Within a 3-mile radius, households have expanded even as population edged lower over the past five years, pointing to smaller household sizes and a gradually diversifying renter pool. Forward-looking projections indicate additional household growth alongside rising incomes, which supports occupancy stability and measured rent growth for appropriately positioned units, based on commercial real estate analysis from WDSuite.
Home values rank in the top quintile nationally and value-to-income is high among U.S. neighborhoods, signaling a high-cost ownership market. This tends to reinforce reliance on rental housing and can strengthen pricing power, while a moderate rent-to-income profile suggests manageable affordability pressure that supports lease retention.

Safety indicators for the neighborhood are near the metro median (ranked 224 out of 449 Miami-area neighborhoods) and trend below the national median. Recent year-over-year declines in both violent and property offense rates suggest gradual improvement, but investors should still plan for standard risk mitigation and property-level security measures consistent with inner-suburban Miami assets.
Proximity to major employers supports commuter convenience and a durable renter base, with nearby offices spanning homebuilding, energy and logistics, as well as healthcare and agricultural inputs. The following anchors are within practical driving distances and can underpin leasing stability.
- Lennar homebuilding (3.4 miles) HQ
- World Fuel Services energy & transportation services (5.3 miles) HQ
- Ryder System logistics & fleet management (9.6 miles) HQ
- Johnson & Johnson healthcare (12.0 miles)
- Mosaic agriculture & chemicals (14.5 miles)
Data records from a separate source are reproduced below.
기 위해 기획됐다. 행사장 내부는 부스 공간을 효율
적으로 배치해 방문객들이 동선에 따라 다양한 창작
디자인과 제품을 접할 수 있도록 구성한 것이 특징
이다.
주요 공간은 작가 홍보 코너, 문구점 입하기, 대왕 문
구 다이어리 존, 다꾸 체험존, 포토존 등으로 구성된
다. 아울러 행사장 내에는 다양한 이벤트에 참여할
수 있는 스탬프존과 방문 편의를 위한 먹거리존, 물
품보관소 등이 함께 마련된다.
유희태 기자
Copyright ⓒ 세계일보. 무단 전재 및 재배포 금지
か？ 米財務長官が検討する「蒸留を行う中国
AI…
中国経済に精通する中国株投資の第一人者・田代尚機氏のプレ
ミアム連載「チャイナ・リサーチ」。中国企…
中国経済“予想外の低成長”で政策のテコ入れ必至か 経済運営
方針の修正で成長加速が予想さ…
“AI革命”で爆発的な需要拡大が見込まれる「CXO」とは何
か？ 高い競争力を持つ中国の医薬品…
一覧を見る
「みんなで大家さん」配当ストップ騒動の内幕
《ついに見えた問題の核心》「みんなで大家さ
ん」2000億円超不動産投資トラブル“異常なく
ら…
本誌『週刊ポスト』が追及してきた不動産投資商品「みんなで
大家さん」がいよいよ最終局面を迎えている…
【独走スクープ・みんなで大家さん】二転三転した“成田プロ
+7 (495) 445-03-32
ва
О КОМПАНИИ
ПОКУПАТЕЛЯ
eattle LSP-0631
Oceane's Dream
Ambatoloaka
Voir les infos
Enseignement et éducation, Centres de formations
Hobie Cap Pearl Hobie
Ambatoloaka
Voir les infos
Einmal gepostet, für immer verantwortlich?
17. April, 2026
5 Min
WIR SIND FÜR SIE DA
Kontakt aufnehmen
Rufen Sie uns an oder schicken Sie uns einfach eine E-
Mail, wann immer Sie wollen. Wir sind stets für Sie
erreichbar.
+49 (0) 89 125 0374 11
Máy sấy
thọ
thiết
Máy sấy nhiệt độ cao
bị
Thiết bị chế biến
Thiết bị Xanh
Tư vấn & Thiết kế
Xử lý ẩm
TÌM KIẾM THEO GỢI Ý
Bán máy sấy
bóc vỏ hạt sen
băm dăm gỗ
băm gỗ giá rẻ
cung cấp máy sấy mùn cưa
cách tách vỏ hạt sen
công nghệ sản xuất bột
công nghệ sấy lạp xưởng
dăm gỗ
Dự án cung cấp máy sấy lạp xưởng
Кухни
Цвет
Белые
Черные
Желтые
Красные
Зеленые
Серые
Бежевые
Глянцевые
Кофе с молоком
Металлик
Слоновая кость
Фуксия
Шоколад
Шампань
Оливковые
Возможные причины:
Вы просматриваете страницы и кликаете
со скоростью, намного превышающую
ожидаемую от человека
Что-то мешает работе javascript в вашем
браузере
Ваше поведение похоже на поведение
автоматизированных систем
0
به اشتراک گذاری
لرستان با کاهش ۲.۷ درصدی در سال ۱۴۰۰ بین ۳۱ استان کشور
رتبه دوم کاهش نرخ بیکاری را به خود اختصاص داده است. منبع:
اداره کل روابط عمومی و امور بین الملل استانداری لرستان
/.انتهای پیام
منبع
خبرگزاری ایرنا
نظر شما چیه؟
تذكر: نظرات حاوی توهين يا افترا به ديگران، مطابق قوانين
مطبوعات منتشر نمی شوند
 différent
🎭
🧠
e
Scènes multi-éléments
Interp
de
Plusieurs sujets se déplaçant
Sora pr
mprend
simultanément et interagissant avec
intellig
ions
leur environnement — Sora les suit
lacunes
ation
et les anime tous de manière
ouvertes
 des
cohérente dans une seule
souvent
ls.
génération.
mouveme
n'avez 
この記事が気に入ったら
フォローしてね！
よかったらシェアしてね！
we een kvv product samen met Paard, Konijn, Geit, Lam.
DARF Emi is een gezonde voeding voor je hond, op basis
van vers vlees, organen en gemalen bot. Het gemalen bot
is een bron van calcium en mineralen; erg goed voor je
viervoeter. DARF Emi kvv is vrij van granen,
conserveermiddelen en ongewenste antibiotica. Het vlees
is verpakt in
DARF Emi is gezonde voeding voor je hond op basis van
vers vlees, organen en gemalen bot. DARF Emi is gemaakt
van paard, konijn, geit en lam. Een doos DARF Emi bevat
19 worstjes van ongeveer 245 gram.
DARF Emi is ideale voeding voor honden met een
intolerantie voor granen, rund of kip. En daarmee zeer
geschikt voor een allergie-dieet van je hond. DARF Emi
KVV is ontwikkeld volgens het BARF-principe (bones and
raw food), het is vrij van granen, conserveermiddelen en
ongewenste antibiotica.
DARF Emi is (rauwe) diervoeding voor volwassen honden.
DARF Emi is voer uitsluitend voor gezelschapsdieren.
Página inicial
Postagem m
This 20-unit, 1995-vintage asset in Miami s inner suburbs benefits from neighborhood occupancy above the national median and a renter-occupied share that supports depth of demand. Elevated ownership costs in the area tend to sustain reliance on multifamily housing, while the property s newer vintage relative to local stock offers a platform for selective modernization to drive rent and operating upside.
Within a 3-mile radius, households have increased and are expected to expand further, creating a larger tenant base even as average household size declines. Based on CRE market data from WDSuite, the neighborhood ranks competitive within the metro and shows improving safety trends, supporting steady leasing with prudent risk management.
- Occupancy (neighborhood metric) above national median supports leasing stability.
- 1995 construction offers competitive positioning vs. older area stock with value-add modernization potential.
- High-cost ownership market reinforces renter demand and pricing power.
- 3-mile households growing and projected to expand, enlarging the renter pool.
- Risks: limited immediate grocery/park access and safety near metro median warrant standard security and amenity strategy.